Will Christian want to come to New York? His niece is in Texas. The home he’s building for his future family is in Texas. He’s putting down roots there. Does that mean I will have to be the one to move? But wait—don’t I have roots, too? I might not have family who I’m willing to even speak to in New York, but that’s where I was born and raised. It’s where I’ve built my life.

I pay the taxi driver and pull my single carry-on bag from the back seat. Glancing up at the incredibly tall building, I wonder what Henry might be doing at that exact moment. Will I surprise him in the shower? Oh my God, what if he’s naked? I am still insanely attracted to Henry. What would happen? I need to stop thinking about such things.

I express my greetings to the doorman, who is elated to see I’ve returned and tells me he hopes Mr. Wallace is feeling better. The comment seems odd, but I dismiss it and make my way inside and up the elevator.

When you’re marrying one of the wealthiest men in the building, it’s quite amazing how many people know you. Between the lobby and our apartment, I must run into half a dozen neighbors who want to discuss my recent travels. The problem is, all I want is to be home and get this conversation over with. I’m ready to get off this roller coaster.

At last I’m here, staring at the big red door. On the other side will be Henry. On the other side will be the end to the life I’ve built with an incredible man. I close my eyes and tell myself, You’re doing the right thing. You love Christian. You can’t keep pretending.

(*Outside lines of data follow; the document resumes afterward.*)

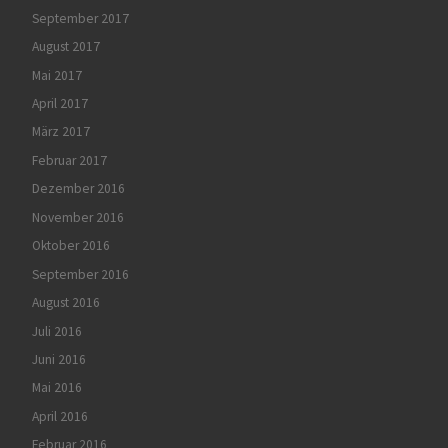
September 2017
August 2017
Mai 2017
April 2017
März 2017
Februar 2017
Dezember 2016
November 2016
Oktober 2016
September 2016
August 2016
Juli 2016
Juni 2016
Mai 2016
April 2016
Februar 2016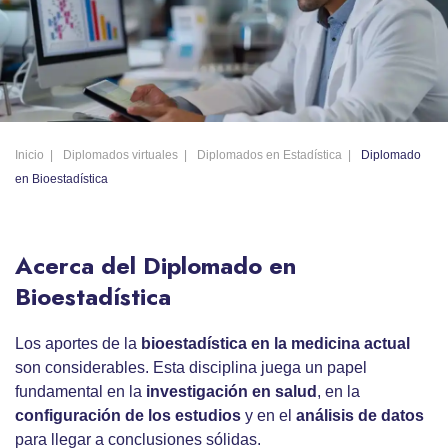
Inicio
Diplomados virtuales
Diplomados en Estadística
Diplomado
en Bioestadística
Acerca del Diplomado en
Bioestadística
Los aportes de la
bioestadística en la medicina actual
son considerables. Esta disciplina juega un papel
fundamental en la
investigación en salud
, en la
configuración de los estudios
y en el
análisis de datos
para llegar a conclusiones sólidas.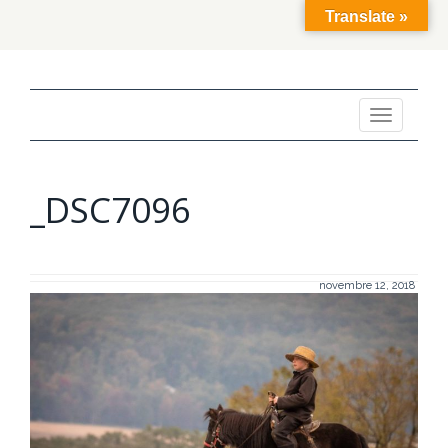
Translate »
Toggle
navigation
_DSC7096
novembre 12, 2018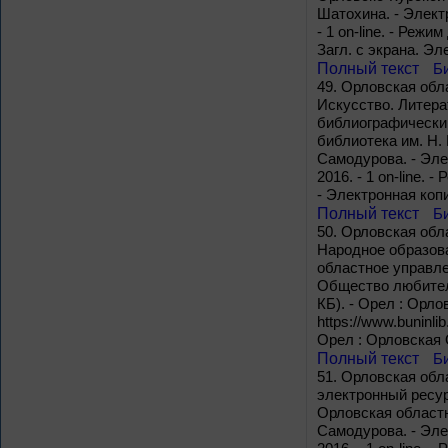
Шатохина. - Элект
- 1 on-line. - Режи
Загл. с экрана. Э
Полный текст
Б
49.
Орловская обла
Искусство. Литера
библиографический
библиотека им. Н. 
Самодурова. - Эле
2016. - 1 on-line. -
- Электронная коп
Полный текст
Б
50.
Орловская обла
Народное образова
областное управле
Общество любителе
КБ). - Орел : Орло
https://www.buninli
Орел : Орловская 
Полный текст
Б
51.
Орловская обла
электронный ресур
Орловская областн
Самодурова. - Эле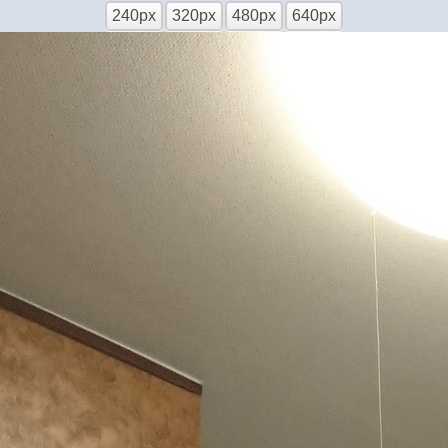
240px
320px
480px
640px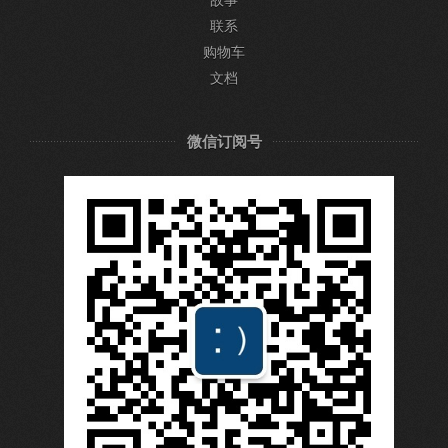
联系
购物车
文档
微信订阅号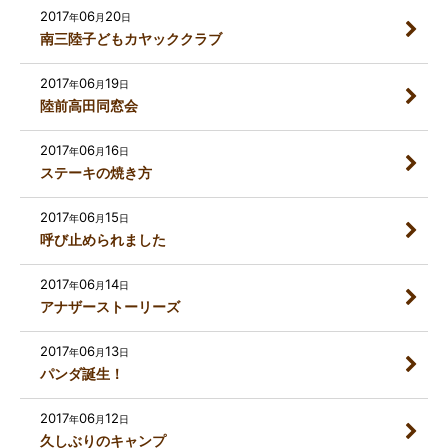
2017
06
20
年
月
日
南三陸子どもカヤッククラブ
2017
06
19
年
月
日
陸前高田同窓会
2017
06
16
年
月
日
ステーキの焼き方
2017
06
15
年
月
日
呼び止められました
2017
06
14
年
月
日
アナザーストーリーズ
2017
06
13
年
月
日
パンダ誕生！
2017
06
12
年
月
日
久しぶりのキャンプ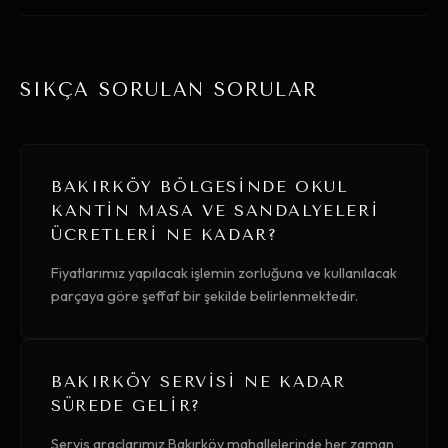
SIKÇA SORULAN SORULAR
BAKIRKÖY BÖLGESINDE OKUL
KANTIN MASA VE SANDALYELERI
ÜCRETLERI NE KADAR?
Fiyatlarımız yapılacak işlemin zorluğuna ve kullanılacak
parçaya göre şeffaf bir şekilde belirlenmektedir.
BAKIRKÖY SERVISI NE KADAR
SÜREDE GELIR?
Servis araçlarımız Bakırköy mahallelerinde her zaman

I slide my key into the lock and turn; I open the door and step inside. The place is dark, the curtains are drawn, and there’s no sound of running water. He isn’t in the shower. I breathe a sigh of relief and set my bag down, closing the door behind me. “Henry?”

There’s no answer. Maybe I missed him.

Moving into the dark hallway that leads to our bedroom, I call out his name again, “Henry?”

I hear rustling, and upon pushing open the door, I poke my head in to see him, just starting to stir from a nap. “Henry?” I say softly one last time.

“Paige?” he moans and sits up wiping the sleep from his eyes. I see his bare back, so slender that the bones of his spine are sticking out in an alarming way. I immediately cross the room and look at him. His eyes are sunken.

“Baby,” the words slip out of my mouth instinctually. “Are you all right?”